- WHAT YOU NEED TO DO:
**1.** In the Snow Wolf 50W thread, condense the paragraph beginning "Uses a GX50 chip" into a shorter list that keeps its main facts.
**2.** Edit the Snow Wolf 50W thread's part that opens with the words containing "http://www.vaperoyalty.com/snowwolf-50w-box-mod-stainless/" and closes with "a unique color.", swapping "unique" for "distinct".

- EXCERPT PROVIDED:
# Snow Wolf 50W



## Keyaam (7/7/15)

Hi All

Are any vendors bringing this in. I want it purely for its looks

Reactions: Like 4


----------



## Gizmo (7/7/15)

wow that looks awesome

Reactions: Like 1


----------



## JakesSA (8/7/15)

Good looking indeed, what's it called?

EDIT: Snow wolf 50W I guess ..

Reactions: Funny 2


----------



## 3FVape (8/7/15)

Looks awesome. I want it, too!

Searched online. Pre-order now from $99-$109.99,


----------



## Keyaam (8/7/15)

JakesSA said:


> Good looking indeed, what's it called?
> 
> EDIT: Snow wolf 50W I guess ..


You so clever


Sent from my iPhone using Tapatalk

Reactions: Thanks 1


----------



## BumbleBee (8/7/15)

Different, I like the looks of this one





Specs:

Uses a GX50 chip
Single 18650 battery
Output Power 7.0 Watts- 50 Watts
Output Voltage 1.0 Volts- 9.0 Volts
Output Current, Continuous 18 Amps
Output Current, Instantaneous Peak 25 Amps
Atomizer Resistance, Temperature Sensing Wire 0.1 Ohm- 2.0 Ohm
Atomizer Resistance, Standard Wire 0.15 Ohm- 2.0 Ohm
Temperature Limit 200°F- 600°F
Input Voltage 3.2 Volts- 4.3 Volts
Input Current 1.0 Amps- 30 Amps
Screen On Current 25mA
Power Down Current 350uA
Auto Shut Off 10 Seconds
Efficiency 94%
Spring loaded 510
Self adjusting spring loaded battery contact
Magnetic hinged door
Extremely lightweight
Real Rosewood

Reactions: Like 1


----------



## Keyaam (8/7/15)

review here


----------



## Humbolt (8/7/15)

Wow. That is simply stunning.


----------



## Keyaam (8/7/15)

Gina said:


> Looks awesome. I want it, too!
> 
> Searched online. Pre-order now from $99-$109.99,


where?


----------



## 3FVape (8/7/15)

Keyaam said:


> where?



http://www.vaperoyalty.com/snowwolf-50w-box-mod-stainless/

and http://www.vaporrange.com/SnowWolf-50W-Variable-Box-Mod-Temperature-Control-p/snowwolf-50w.htm


I think it is because of the color of wood, they all have a unique color.


----------

- DATA SHOWN:
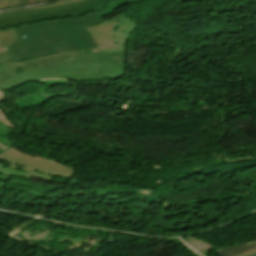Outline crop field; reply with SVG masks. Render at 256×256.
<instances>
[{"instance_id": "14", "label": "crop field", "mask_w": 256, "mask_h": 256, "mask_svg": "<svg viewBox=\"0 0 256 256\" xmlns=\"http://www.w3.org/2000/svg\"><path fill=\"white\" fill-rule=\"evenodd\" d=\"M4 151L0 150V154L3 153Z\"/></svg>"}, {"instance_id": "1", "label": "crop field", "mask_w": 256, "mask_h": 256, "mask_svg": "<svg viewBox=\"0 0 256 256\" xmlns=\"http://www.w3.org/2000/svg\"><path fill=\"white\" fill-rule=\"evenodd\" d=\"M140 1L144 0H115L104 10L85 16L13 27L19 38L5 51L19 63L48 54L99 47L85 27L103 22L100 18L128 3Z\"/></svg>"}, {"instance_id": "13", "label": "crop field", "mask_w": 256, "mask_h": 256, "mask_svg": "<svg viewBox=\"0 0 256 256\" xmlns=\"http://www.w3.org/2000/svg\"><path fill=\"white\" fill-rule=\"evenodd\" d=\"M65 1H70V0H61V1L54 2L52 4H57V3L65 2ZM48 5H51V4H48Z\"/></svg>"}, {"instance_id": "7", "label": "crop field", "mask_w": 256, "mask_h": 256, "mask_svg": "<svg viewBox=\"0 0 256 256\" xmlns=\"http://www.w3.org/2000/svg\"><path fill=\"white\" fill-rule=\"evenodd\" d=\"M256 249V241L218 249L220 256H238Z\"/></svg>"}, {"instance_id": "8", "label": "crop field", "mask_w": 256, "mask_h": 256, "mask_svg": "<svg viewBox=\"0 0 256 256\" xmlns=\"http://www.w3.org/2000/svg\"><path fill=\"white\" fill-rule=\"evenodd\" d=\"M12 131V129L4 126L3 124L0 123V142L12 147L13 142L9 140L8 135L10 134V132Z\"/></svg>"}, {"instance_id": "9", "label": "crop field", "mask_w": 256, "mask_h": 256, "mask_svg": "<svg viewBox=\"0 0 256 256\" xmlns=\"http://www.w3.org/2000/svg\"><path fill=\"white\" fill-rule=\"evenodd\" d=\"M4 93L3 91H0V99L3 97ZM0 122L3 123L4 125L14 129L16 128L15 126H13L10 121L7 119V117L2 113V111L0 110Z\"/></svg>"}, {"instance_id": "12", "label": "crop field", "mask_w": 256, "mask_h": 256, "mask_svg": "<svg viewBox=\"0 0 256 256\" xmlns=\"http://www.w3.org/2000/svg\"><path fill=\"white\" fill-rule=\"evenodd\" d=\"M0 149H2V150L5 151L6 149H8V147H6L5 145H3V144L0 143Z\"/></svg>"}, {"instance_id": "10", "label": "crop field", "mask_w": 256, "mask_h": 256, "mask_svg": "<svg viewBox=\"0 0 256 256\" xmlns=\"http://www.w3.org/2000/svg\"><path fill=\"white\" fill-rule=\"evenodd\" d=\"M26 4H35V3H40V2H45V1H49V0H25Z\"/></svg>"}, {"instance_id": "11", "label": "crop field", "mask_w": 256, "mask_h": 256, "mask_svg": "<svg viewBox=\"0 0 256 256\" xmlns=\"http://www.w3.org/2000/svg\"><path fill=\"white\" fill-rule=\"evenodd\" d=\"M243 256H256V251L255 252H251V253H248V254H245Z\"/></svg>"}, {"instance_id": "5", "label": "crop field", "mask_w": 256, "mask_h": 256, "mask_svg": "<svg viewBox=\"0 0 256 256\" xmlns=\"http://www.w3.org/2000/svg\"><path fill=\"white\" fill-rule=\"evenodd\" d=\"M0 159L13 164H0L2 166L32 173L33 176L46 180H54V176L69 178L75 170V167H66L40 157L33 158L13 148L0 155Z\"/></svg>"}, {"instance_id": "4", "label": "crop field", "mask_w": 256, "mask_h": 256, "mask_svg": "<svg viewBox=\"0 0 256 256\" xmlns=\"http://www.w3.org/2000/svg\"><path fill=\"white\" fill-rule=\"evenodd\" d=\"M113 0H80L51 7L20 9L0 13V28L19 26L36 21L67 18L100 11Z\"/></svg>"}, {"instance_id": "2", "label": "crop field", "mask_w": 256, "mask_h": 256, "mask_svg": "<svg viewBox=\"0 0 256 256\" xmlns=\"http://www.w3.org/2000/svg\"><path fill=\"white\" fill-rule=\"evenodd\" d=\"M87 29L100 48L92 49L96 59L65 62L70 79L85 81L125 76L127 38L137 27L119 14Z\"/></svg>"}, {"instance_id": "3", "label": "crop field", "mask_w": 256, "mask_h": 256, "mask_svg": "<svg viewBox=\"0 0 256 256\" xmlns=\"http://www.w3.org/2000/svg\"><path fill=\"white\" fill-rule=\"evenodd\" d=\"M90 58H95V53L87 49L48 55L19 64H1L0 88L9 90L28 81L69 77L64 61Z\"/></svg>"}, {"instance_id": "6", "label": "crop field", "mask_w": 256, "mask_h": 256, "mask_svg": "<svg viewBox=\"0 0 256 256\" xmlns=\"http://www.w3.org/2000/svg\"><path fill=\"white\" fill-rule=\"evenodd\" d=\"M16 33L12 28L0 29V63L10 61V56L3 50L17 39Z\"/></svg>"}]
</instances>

---

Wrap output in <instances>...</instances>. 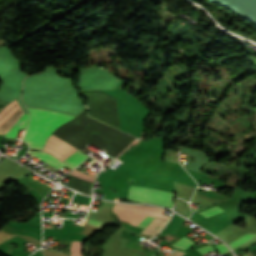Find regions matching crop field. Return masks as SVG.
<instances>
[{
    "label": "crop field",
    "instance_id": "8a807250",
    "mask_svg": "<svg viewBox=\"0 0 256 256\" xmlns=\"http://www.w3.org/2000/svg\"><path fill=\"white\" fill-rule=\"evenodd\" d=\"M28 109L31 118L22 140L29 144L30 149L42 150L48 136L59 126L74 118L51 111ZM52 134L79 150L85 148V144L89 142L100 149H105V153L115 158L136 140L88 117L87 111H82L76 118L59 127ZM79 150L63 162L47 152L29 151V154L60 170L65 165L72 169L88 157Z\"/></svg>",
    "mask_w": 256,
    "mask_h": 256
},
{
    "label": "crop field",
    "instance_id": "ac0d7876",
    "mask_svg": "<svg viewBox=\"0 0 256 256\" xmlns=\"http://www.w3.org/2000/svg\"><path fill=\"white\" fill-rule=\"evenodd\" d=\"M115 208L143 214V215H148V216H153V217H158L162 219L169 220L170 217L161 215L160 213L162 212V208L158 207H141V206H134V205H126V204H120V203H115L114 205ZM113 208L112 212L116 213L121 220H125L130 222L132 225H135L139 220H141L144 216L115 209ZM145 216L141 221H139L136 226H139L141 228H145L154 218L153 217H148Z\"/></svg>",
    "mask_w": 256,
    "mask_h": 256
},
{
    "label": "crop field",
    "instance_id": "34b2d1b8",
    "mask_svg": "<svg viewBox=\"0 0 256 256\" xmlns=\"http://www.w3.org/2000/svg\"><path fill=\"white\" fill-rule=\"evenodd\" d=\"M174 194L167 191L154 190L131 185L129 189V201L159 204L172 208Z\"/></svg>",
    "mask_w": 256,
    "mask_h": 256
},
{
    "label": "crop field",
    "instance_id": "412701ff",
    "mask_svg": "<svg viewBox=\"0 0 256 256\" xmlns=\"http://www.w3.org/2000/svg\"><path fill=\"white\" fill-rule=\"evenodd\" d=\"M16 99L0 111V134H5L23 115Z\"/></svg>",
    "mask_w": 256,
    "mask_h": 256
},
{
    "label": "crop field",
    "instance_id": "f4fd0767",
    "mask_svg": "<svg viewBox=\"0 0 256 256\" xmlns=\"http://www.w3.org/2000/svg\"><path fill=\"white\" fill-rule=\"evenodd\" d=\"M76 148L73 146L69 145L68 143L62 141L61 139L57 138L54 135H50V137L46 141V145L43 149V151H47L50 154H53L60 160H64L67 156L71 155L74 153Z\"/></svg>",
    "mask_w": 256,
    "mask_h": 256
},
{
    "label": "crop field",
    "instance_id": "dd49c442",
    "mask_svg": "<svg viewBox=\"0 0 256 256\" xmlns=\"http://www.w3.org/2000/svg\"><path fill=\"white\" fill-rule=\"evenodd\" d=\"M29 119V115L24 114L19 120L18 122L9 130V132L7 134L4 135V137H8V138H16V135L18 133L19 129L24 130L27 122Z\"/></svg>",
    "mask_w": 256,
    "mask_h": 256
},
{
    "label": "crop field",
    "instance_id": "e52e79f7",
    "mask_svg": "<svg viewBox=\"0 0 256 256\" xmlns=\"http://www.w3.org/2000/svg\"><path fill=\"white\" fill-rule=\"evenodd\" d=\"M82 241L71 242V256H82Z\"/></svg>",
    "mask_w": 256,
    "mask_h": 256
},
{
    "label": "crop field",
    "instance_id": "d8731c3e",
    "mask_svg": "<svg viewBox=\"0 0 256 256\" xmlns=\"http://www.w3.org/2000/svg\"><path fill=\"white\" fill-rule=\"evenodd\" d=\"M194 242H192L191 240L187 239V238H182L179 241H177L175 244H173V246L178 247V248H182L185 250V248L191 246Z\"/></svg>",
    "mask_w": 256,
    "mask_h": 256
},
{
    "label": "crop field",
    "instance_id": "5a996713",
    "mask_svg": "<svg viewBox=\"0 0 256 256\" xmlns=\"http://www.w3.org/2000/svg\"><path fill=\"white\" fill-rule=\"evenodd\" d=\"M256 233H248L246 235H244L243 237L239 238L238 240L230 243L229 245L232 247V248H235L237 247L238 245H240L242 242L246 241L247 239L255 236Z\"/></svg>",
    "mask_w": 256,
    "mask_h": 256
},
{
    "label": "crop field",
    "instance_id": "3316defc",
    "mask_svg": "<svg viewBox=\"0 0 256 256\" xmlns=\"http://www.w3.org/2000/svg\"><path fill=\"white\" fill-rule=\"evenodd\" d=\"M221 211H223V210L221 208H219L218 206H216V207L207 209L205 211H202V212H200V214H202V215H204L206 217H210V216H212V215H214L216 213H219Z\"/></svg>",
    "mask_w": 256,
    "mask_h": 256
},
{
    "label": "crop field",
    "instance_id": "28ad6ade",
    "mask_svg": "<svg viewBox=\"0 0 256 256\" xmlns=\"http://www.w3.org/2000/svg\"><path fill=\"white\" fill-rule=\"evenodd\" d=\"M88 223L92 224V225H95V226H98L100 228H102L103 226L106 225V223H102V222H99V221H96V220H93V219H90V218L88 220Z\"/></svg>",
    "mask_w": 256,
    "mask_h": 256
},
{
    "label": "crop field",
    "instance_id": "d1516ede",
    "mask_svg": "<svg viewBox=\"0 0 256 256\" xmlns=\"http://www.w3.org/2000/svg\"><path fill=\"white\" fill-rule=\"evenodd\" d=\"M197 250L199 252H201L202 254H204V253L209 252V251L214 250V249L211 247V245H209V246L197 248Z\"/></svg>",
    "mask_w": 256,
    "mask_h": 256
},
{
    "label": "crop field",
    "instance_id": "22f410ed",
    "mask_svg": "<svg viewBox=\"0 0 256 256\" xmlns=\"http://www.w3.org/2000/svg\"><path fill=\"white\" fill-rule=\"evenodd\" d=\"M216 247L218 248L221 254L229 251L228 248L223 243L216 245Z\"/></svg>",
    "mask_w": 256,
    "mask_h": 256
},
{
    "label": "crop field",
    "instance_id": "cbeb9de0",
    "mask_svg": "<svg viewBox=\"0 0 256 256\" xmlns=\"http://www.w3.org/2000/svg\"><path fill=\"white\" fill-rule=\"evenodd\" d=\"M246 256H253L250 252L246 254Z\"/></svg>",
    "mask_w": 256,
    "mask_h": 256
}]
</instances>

- RESULTS BY TASK:
**1.**
- GX50 chip; single 18650 battery
- Output: 7.0–50 W, 1.0–9.0 V, 18 A continuous, 25 A instantaneous peak
- Atomizer resistance: 0.1–2.0 ohm (temperature sensing wire), 0.15–2.0 ohm (standard wire)
- Temperature limit: 200°F–600°F
- Input: 3.2–4.3 V, 1.0–30 A
- Current draw: 25mA with screen on, 350uA powered down
- Auto shut off after 10 seconds; 94% efficiency
- Spring-loaded 510 and self-adjusting spring-loaded battery contact
- Magnetic hinged door, extremely lightweight, real rosewood

**2.**
http://www.vaperoyalty.com/snowwolf-50w-box-mod-stainless/

and http://www.vaporrange.com/SnowWolf-50W-Variable-Box-Mod-Temperature-Control-p/snowwolf-50w.htm


I think it is because of the color of wood, they all have a distinct color.